MONICA D’AGOSTINI (Bologna/Milan) spoke about the ‘Creation of a Marriage Web’ in the mid-3rd century: Laodice, the daughter of Antiochus II and Laodice I, married Mithridates II of Pontus; her sister Stratonice became the wife of Ariarathes III of Cappadocia. Based on an analysis of the fragmentary literary sources and the Greek and Babylonian inscriptions, it was pointed out that Laodice I hailed from a powerful family of western Asia Minor. They had begun to intermarry with the Seleucids and Attalids early in the 3rd century, and one of their prime concerns seems to have been to prevent Ptolemaic interference in that area. After the peace treaty with Ptolemy II and the ensuing marriage of Antiochus with Berenice (253/52), the Seleucid king intended to campaign in northern and western Asia Minor, which was then under threat by the Galatians and potentially also by Ptolemy. Antiochus sent his first wife Laodice to her home country, from where he himself would soon start his military operations. It is within this broader political context that the Seleucid web of epigamiai into the minor dynasties of Asia Minor has to be viewed: this went through Laodice’s daughters, if not through Laodice herself, and thus strongly reminds one of the marriage strategy pursued by Laodice’s father Achaeus. The adoption of this new policy in Asia Minor is coherent with the federal structure of the Seleucid Empire: unlike the Ptolemaic Kingdom, it allowed local dynasties to survive, involving them in a complex web of land grants, privileges, and – from then on – also inter-dynastic marriages. Rather than reflections of Seleucid weakness, this policy should be viewed as a strategy by which the Seleucids effectively counterbalanced centrifugal tendencies.

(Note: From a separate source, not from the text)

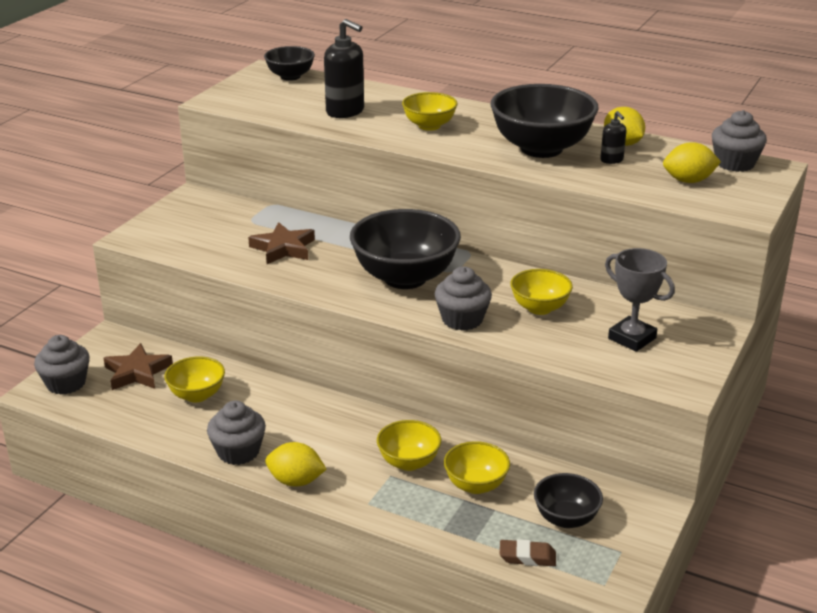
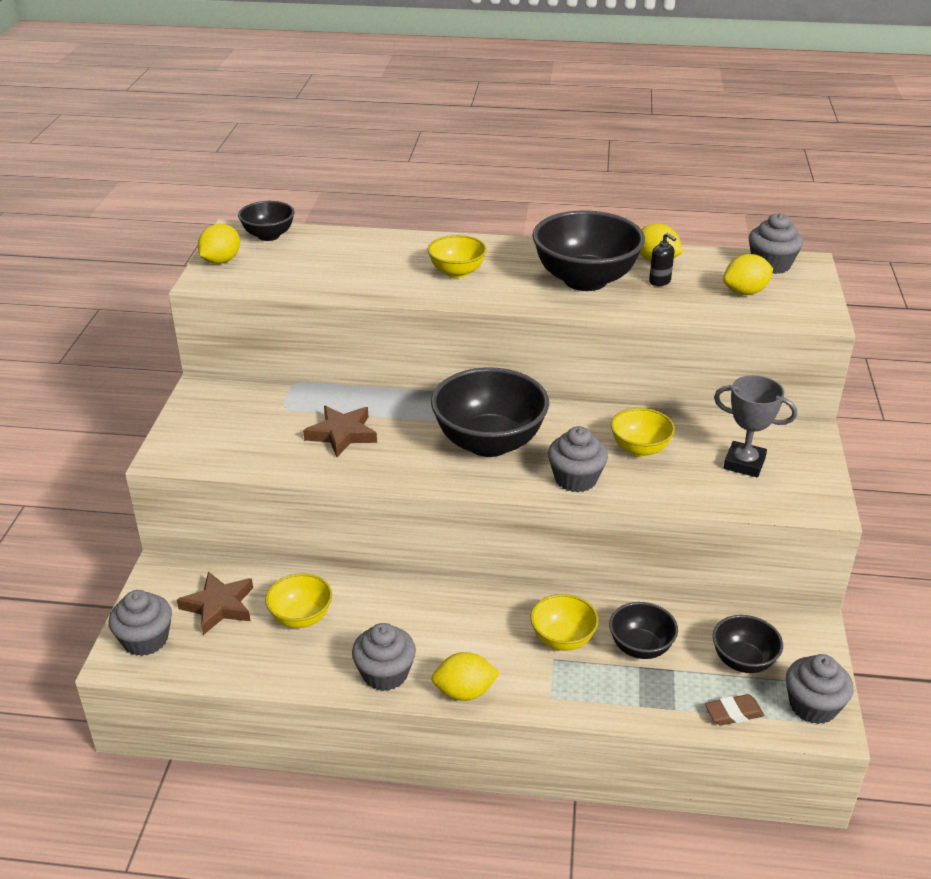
camera: 20 degrees left, 5 degrees up
(237, 89) = (221, 261): none -> yellow lemon
(345, 111) = (358, 270): black soap dispenser -> none
(476, 485) = (640, 647): yellow bowl -> black bowl
(609, 570) = (813, 706): none -> grey cupcake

Given the far-reaching implications of these six presentations, it was felt that both research strands represented on Seleucid Study Day II deserve to be followed up collaboratively. History under Antiochus II and Seleucus II will be the focus of a panel at the upcoming Celtic Conference in Classics (Bordeaux, 5-8 September 2012). And the group has been invited to dedicate a workshop to dynastic marriages and representations of Seleucid royal women at McGill University (Montreal, 2013). According calls for papers will be sent out in due course.

Conference overview:

Session I: Seleucus II, Antiochus Hierax, & the War of Brothers
Chair: Hans Beck

Altay Coşkun (Waterloo ON): The Third Syrian War and the War of Brothers Revisited

Kyle Erickson (Lampeter): Different Apollos? The War of the Brothers in the Coinage of Seleucus II and Antiochus Hierax

Session II: Inter-Dynastic Marriages in the Hellenistic Kingdoms: Intentions and Effects
Chair: Altay Coşkun

Sheila Ager (Waterloo ON): Ptolemaic Queens in the Seleucid House

Alex McAuley (Montreal): Once a Seleucid, always a Seleucid: Seleucid Princesses and their Nuptial Courts

Session III: Marriage Policy at the Seleucid Court in the Mid-3rd Century
Chair: Sheila Ager

Gillian Ramsey (Leicester): Laodice II vs Berenice Phernophoros: Queenship and Seleucid Polygamy

Monica d’Agostini (Bologna/Milan): The Creation of a Marriage Web

Notes:
1 Tagungsbericht Seleucid Study Day I. 15.08.2011, Exeter, in: H-Soz-u-Kult, 27.10.2011, <http://hsozkult.geschichte.hu-berlin.de/tagungsberichte/id=3866> (08.12.2011).
2 For Antiochus-Soter, cf. <http://wildwinds.com/coins/greece/seleucia/antiochos_I/SC_641.jpg> (08.12.2011).
3 For Seleucus II with a standing Apollo, cf. <http://cngcoins.com/Coin.aspx?CoinID=129615> (08.12.2011); for Hierax with a seated Apollo, cf. <http://wildwinds.com/coins/greece/seleucia/hierax/SC_876@6.jpg> (08.12.2011).
4 These findings will soon be published in A. Erskine et al.: Hellenistic Court and Society.
5 Daniel Ogden, Polygamy, prostitutes and death. The hellenistic dynasties, London 1999.